§ Passage shown:
>> BEGIN

So are you still acting?

Just don’t say it.  Ever.  Not to me or any of my peers.  We’re damaged enough by whatever hole in our personality  drove us to hop on this crazy circus train to begin with, so please don’t ask.   Or if you do, be prepared for an answer that could come out with a mix of venom or self-pity; depending on the status of our relationship with what we do is that day.  You see, the average Creative spends ninety percent of their life looking for work, and the other ten percent bitching about getting the job they now feel they can’t complain about.  I recall a friend who was active in union politics a while back describe that we had both had decent years – made 18,000 or so in income as an actor and because of that 18,000 grand – were in the top like three percent of our field. It was staggering.  Imagine a Doctor in the top three percent of their field.  They make more than 18,000, I think.

I’m a lifer.  And have been all in since way back.  This is what I do.  Tell stories.  Share light on the human experience.  Play dress up.  Make the funny.  Pull the rug out. Shien the light, make us all feel more connected or… etc.  I aim at truth, and hit it every once in awhile.  If I could do something else I would.  Trust me, I tried.

But I digress.  The point is, please, don’t ask that question.  It’s kind of like going to a sausage factory… you can’t un-see what you see and there will be a faint odor following you in and out of your car for a few weeks after.

Makes me think of Dizzy G saying when asked what jazz is, “if you have to ask, you’ll never know…” or something like that.

It’s okay.  You have no idea.  Nor should you.   Just for a matter of reference, I will say that when an actor or writer or Creative blah blah blah…. gets asked this dreaded question in casual conversation, they feel automatically like they are not doing enough, or that their whole lifestyle is under scrutiny (if they are anything like me, that is).  I’ve done this too long and would rather not defend my life to a complete stranger.  This is especially true with those of us who grew up in public.  On TV.  Commonly known as Child Stars.  There is this myth that if you haven’t seen us on TV, that we don’t exist.  That we ceased being altogether.  John Prine wrote a few great tunes about it….”Jesus, the Missing Years” and “Sabu visist the Twin Cities Alone.”

I won’t get into the role I, and others like me, play in our collective nostalgia, but let me assure you I am real.  And the answer to your question is… why the f–k does it matter?  Not what you wanted to hear?  I’m sorry to tell you the true nature of the Easter Bunny,  but a life in the arts is rarely, if ever, a straight line.  And the only fair I know of is in Pomona.   Maybe that’s the thing in our culture, this myth of a meritocracy – the illusion that we can pull ourselves up into success by our grit and can-do attitude alone.  But the reverse side of this is dangerous.  It creates distorted perceptions of success and purpose.  And worse… expectation.  Which then pollutes things downstream, creates inbalance in society and within individuals with songs in their hearts.

Life is a creative act.  The rest are bells and whistles and things we take out to dust once in awhile.

>> END

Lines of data
>> BEGIN

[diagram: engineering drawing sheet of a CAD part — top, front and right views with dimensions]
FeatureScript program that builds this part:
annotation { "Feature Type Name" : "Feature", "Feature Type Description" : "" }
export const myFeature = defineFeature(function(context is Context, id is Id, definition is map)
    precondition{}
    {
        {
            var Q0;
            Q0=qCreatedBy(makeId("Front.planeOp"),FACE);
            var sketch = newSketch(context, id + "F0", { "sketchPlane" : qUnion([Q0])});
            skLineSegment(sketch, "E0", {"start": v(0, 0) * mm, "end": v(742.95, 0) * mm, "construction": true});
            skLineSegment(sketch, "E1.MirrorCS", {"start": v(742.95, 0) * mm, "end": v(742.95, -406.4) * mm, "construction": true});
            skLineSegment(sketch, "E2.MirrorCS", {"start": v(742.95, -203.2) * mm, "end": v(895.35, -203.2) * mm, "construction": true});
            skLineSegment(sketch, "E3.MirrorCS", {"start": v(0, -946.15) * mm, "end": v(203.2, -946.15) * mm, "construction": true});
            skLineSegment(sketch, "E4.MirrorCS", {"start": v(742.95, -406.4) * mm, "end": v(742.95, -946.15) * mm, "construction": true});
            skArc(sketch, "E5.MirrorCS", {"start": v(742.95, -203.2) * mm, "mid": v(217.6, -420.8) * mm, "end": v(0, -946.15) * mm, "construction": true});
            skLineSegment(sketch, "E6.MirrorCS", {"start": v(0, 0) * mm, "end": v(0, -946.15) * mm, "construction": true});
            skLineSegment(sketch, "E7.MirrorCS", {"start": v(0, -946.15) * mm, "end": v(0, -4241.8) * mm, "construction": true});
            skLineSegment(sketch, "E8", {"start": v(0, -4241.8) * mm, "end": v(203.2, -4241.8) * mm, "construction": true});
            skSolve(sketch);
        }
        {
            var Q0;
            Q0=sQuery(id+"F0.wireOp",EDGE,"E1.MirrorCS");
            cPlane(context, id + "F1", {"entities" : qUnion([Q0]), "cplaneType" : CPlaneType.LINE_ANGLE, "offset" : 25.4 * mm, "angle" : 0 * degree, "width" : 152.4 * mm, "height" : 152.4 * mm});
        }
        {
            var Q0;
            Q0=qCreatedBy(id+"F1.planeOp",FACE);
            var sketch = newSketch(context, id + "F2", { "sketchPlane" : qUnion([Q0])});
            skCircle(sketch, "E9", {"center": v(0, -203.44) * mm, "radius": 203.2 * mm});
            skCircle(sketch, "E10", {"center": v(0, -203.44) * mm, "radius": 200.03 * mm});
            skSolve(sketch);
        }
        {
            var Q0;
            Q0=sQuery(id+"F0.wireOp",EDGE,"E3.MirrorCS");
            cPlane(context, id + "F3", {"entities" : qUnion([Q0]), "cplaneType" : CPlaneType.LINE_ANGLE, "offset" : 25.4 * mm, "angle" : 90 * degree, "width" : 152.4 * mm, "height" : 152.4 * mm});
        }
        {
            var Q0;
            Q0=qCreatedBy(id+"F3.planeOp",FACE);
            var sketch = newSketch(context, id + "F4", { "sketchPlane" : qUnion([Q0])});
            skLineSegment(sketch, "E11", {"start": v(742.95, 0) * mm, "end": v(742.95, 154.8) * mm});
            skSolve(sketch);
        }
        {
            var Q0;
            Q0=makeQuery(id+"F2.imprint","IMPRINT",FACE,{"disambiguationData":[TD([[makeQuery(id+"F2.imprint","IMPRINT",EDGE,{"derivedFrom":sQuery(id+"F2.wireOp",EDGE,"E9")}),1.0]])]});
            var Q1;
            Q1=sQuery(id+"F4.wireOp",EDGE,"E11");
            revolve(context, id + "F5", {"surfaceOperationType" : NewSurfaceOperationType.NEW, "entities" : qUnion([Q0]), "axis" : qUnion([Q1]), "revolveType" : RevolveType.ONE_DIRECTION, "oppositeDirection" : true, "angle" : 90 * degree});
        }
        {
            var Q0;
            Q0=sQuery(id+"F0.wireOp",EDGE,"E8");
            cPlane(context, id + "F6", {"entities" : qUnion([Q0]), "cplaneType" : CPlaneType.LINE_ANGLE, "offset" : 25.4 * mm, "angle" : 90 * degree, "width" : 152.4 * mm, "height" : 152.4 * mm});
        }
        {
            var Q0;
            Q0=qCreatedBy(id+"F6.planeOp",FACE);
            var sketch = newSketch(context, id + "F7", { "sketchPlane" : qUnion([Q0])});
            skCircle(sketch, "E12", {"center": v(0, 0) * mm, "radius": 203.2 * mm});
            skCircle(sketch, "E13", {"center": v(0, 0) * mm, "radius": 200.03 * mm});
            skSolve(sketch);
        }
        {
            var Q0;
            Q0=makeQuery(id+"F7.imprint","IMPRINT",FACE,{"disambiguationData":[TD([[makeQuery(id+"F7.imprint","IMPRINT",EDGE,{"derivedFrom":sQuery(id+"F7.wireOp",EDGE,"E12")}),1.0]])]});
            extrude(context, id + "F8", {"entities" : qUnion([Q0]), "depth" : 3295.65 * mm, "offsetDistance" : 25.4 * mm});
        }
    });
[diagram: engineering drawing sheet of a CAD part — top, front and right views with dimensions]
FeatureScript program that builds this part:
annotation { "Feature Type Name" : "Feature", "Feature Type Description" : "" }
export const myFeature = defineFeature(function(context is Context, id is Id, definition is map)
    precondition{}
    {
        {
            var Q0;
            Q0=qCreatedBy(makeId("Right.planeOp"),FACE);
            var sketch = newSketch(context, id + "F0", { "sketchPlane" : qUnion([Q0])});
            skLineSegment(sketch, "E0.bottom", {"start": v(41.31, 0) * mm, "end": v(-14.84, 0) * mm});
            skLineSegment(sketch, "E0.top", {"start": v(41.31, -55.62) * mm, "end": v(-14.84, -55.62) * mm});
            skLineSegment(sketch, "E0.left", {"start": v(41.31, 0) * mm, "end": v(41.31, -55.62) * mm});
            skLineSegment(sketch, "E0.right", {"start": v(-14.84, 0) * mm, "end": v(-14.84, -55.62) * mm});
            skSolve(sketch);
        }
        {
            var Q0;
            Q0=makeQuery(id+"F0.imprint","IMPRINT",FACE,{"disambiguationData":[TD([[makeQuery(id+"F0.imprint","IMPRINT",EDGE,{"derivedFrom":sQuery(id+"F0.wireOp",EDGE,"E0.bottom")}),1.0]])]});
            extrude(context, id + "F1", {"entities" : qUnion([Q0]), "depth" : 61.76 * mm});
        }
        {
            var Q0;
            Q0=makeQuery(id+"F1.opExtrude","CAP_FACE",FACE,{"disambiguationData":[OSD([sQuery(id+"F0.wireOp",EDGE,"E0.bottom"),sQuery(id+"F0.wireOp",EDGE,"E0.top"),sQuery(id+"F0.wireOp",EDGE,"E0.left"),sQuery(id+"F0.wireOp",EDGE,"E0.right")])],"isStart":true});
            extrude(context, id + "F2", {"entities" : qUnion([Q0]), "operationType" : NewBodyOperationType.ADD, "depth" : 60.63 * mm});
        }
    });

>> END

§ Instruction 1: How would you say "Life is a creative act." from the essay on acting in Spanish?
§ Instruction 2: Can you pull out the lines of the listing from its first line through the line that holds "v(895.35, -203.2) *", inclusive, and reproduce them unchanged?

§ Complete answer 1: La vida es un acto creativo.

§ Complete answer 2:
[diagram: engineering drawing sheet of a CAD part — top, front and right views with dimensions]
FeatureScript program that builds this part:
annotation { "Feature Type Name" : "Feature", "Feature Type Description" : "" }
export const myFeature = defineFeature(function(context is Context, id is Id, definition is map)
    precondition{}
    {
        {
            var Q0;
            Q0=qCreatedBy(makeId("Front.planeOp"),FACE);
            var sketch = newSketch(context, id + "F0", { "sketchPlane" : qUnion([Q0])});
            skLineSegment(sketch, "E0", {"start": v(0, 0) * mm, "end": v(742.95, 0) * mm, "construction": true});
            skLineSegment(sketch, "E1.MirrorCS", {"start": v(742.95, 0) * mm, "end": v(742.95, -406.4) * mm, "construction": true});
            skLineSegment(sketch, "E2.MirrorCS", {"start": v(742.95, -203.2) * mm, "end": v(895.35, -203.2) * mm, "construction": true});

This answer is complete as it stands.